If the cost is going down per capita while the population is aging we are either doing quite well or neglecting aging patients.
Posted by: Benoit Essiambre | October 30, 2013 at 12:03 PM
Benoit: I agree. The CIHI also reported that spending on "old seniors" was three times that of "young seniors."
Posted by: Livio Di Matteo | October 30, 2013 at 12:47 PM
Benoit: Just to fill out my previous comment more fully - the CIHI reports that provincial/territorial health spending per capita in 2011 was $26,336 for seniors aged 90 years + and $24,003 for those in the 85-89 category and $6,431 in the 65-69 age category.
Posted by: Livio Di Matteo | October 30, 2013 at 12:55 PM
There was a similar slowdown in all HC spending in the US. The consensus there is that it's almost all attributable to the recession. Given the politics of HC in this country, I find it hard to see any other reason for the slowdown here.
Benoit: It appears from the report that home care spending had a brief setback. In demographic terms, home care is our major institutional bulwark against the potential financial ruin caused by a huge expansion of inpatient long-term care. So if home care spending isn't growing, there likely isn't a lot of fundamental reform going on. Having said that, it's not clear from the definition used by CIHI that they're talking about what most people in healthcare would call home care (see here, p.42).

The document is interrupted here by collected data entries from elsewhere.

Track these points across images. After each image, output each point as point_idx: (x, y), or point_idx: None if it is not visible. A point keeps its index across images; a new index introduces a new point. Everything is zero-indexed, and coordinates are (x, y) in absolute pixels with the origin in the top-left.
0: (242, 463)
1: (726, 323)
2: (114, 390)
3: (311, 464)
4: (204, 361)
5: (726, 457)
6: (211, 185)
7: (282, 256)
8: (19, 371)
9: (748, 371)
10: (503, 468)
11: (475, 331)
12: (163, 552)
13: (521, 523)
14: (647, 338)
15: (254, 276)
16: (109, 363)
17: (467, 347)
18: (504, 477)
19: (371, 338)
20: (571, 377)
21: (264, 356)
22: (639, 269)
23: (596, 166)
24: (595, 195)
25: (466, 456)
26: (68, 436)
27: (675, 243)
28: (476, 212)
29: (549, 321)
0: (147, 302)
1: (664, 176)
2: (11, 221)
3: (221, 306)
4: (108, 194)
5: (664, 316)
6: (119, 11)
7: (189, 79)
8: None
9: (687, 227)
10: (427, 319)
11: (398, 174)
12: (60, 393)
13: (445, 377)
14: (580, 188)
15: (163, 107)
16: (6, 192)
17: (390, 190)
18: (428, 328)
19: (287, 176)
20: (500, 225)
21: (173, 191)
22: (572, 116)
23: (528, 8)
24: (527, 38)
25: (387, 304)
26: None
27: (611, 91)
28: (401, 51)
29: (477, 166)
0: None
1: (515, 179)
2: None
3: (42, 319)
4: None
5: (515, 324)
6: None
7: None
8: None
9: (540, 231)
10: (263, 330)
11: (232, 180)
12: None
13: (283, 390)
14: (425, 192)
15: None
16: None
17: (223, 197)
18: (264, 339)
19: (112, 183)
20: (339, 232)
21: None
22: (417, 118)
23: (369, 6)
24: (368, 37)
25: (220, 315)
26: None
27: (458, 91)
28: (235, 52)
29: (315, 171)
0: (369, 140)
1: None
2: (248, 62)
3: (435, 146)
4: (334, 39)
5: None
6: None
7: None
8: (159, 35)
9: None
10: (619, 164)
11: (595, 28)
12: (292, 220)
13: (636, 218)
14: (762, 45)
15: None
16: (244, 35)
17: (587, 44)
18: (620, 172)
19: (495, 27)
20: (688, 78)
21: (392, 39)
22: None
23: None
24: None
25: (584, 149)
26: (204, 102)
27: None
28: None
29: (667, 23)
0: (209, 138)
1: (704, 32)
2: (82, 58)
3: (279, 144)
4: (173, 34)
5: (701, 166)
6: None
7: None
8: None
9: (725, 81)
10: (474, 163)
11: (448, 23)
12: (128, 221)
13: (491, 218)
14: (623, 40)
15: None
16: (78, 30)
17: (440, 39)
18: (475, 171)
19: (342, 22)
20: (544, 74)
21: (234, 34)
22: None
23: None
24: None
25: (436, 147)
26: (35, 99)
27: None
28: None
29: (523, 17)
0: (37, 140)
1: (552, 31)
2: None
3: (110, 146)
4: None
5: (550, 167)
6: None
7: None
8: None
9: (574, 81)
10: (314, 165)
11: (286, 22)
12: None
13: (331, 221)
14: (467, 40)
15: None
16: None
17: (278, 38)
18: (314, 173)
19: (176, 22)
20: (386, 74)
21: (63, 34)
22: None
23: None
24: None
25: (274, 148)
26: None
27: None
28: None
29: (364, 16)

Livio: a tweak on spending is that some of the spending coded as "private insurance" is health care benefits paid to public sector workers and retirees. The PS is relatively small but has generous pay and very generous benefits compared to private. Public sector wages in 2012 were $16.5 billion (sadly, a terminated data series). If we estimate an additional 10% of that for employee health benefits (and not including retirees), that's $1.6 billion that's actually government. A drop in the bucket, relatively speaking, but it's worth noting that both CIHI and OECD code that as private.